The world keeps intruding as Mr. Obama tries to execute his promised pivot" on the economy. But one of those intrusions is Obama's own health care agenda.

In the wake of the newest figures showing the unemployment rate still at 10 percent, reporter Jackie Calmes takes up for poor, overloaded President Obama and his economic "stimulus" package in her Saturday "news analysis" "Turning Focus to Jobs, if Outside Events Allow It."

After Calmes admitted that Obama and the Democrats "have now entered a midterm election year in which they expect to lose seats in Congress," she hawked Obama's stimulus package, as she has on several occasions before.

His push to overhaul financial regulation is bogged down on Capitol Hill. The housing market is still weak and his programs to help homeowners have had little impact. The Federal Reserve is under pressure from inflation hawks to begin tightening policy, while deficit hawks are demanding that government spending be restrained - even as some economists say more stimulus is needed to avert prolonged economic sluggishness or even another recession.


After lamenting how "the world keeps intruding as Mr. Obama tries to execute his promised pivot" with the Christmas Day airliner attack and health care legislation (hmm, whose fault is that?) she returned to the stimulus success story.

The challenge for Mr. Obama, then, is to find ways to telegraph his concerns about the economy while also looking like he has done something about it.

His chief contribution - the $787 billion stimulus package - became law nearly a year ago; recent extensions and pending proposals building on the package will bring it to about $1 trillion in tax cuts and spending. While economists generally agree it has helped avert even greater job losses, Republicans seize on the continued high unemployment rate to argue that the plan has been a costly failure.
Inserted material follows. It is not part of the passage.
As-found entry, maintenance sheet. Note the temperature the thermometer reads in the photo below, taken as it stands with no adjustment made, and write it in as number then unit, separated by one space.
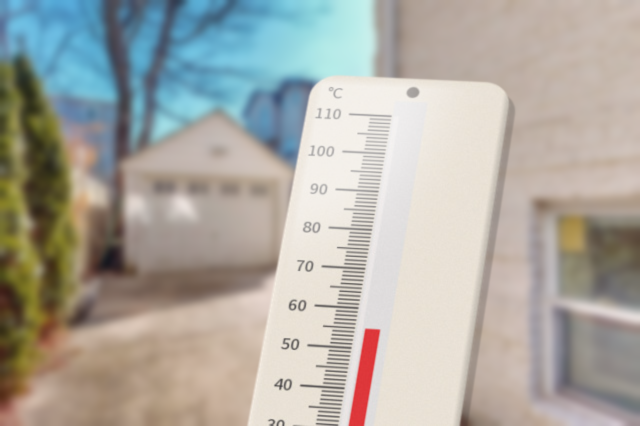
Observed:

Calmes is repeating Democrat-pleasing talking points from her November 21 lead story, which carried the tilted headline "New Consensus Sees Stimulus Package as Worthy Step." That wasn't even the first time Calmes had used a news story to claim Obama's stimulus a success.

Calmes concluded her most recent piece with Democratic optimism:

Many economists expect job growth to resume by February or March. The unemployment rate, however, is expected to remain as high as 10.5 percent through Election Day in November, as discouraged people who have left the job market decide to resume their search.

Assuming the economists are right, Democrats have to hope that voters focus on monthly gains in new jobs as a sign of progress. Geoffrey Garin, a Democratic pollster, said polling evidence suggested that was what many voters would do.